You have to understand the beginning before going on to the middle. Listen to audio cassettes for pronunciation and cadence, but be warned, some audio cassettes merely have you repeat phrases. This method does not help you retain what you’ve learned. Look for interactive audio programs that encourage you to answer questions and think in the language. Listen to foreign radio. In most areas there are radio programs and some times entire stations in a foreign language. If you have difficulty finding one of these, inquire at your local public radio station. Watch videos in a foreign language.

Whether they are for learning or for pleasure, videos provide a great way to hear the language in the context of natural conversation. Full-length films are loaded with idioms, hand gestures and other cultural and language specific characteristics. When you read in a language, don’t try to understand everything. You ought to avoid dictionary dependence. Certainly, you didn’t use a dictionary to learn your native language. Instead, skim and read what you can.

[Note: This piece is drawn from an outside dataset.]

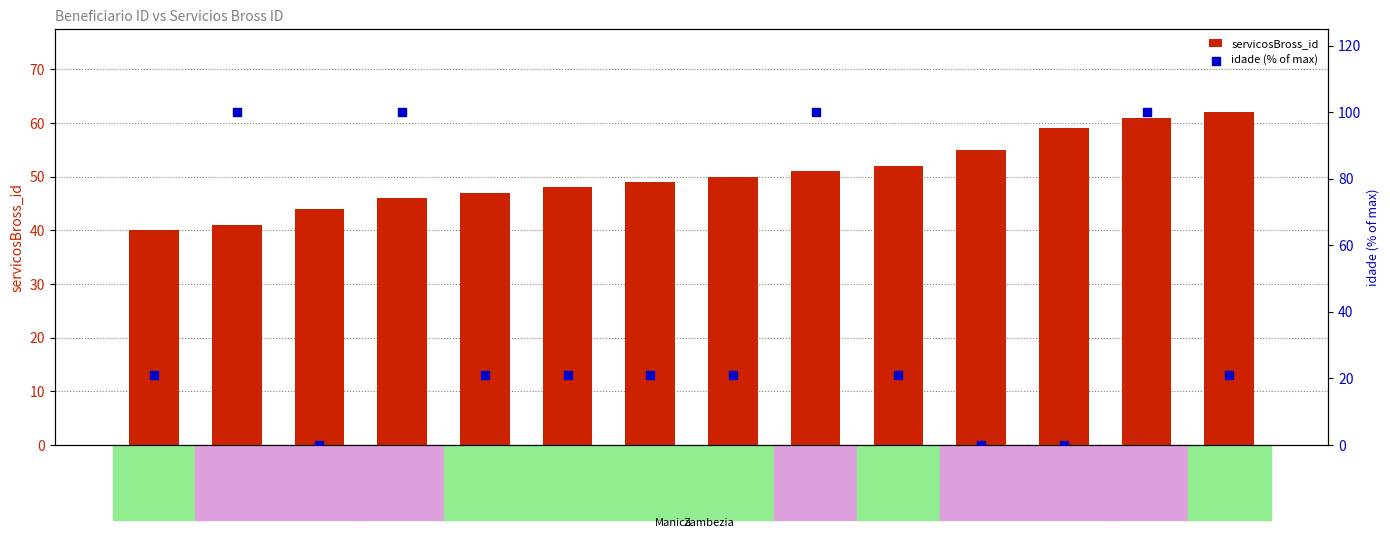

Is the value of servicosBross_id at id_6609 greater than the value of idade (% of max) at id_256?

Yes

By going for the gist of the piece you’ll enjoy reading more and progress faster. Newspapers and magazines are fantastic vocabulary builders, because you will find plenty of ontextual clues in the pictures and the topics will probably be ones you’ve already read about in English. Seek out native speakers. If you are unable to visit the country where the language is spoken, find native speakers in your area with whom you can converse. You can get in touch with them through colleges, consulates and cultural centres. Mimic foreigners speaking English as well as their native language. Some teachers start their beginner foreign language classes by having the students imitate foreigners speaking English. It helps the students in their pronunciation of the foreign language.

Don’t get bored down analyzing the language. Practice is the key to learning a foreign language rather than spending weeks memorizing every form of every verb tense. Practise with the vocabulary you have. The more you converse, the quicker the missing pieces of your vocabulary will fall into place. And, finally, write new vocabulary words and phrases on index cards with the English translation on the back. Index cards easily fit it the coat pockets and handbags and can be pulled out and studied just about anywhere. A few tips on the importance of how you go about learning a little bit about a foreign language.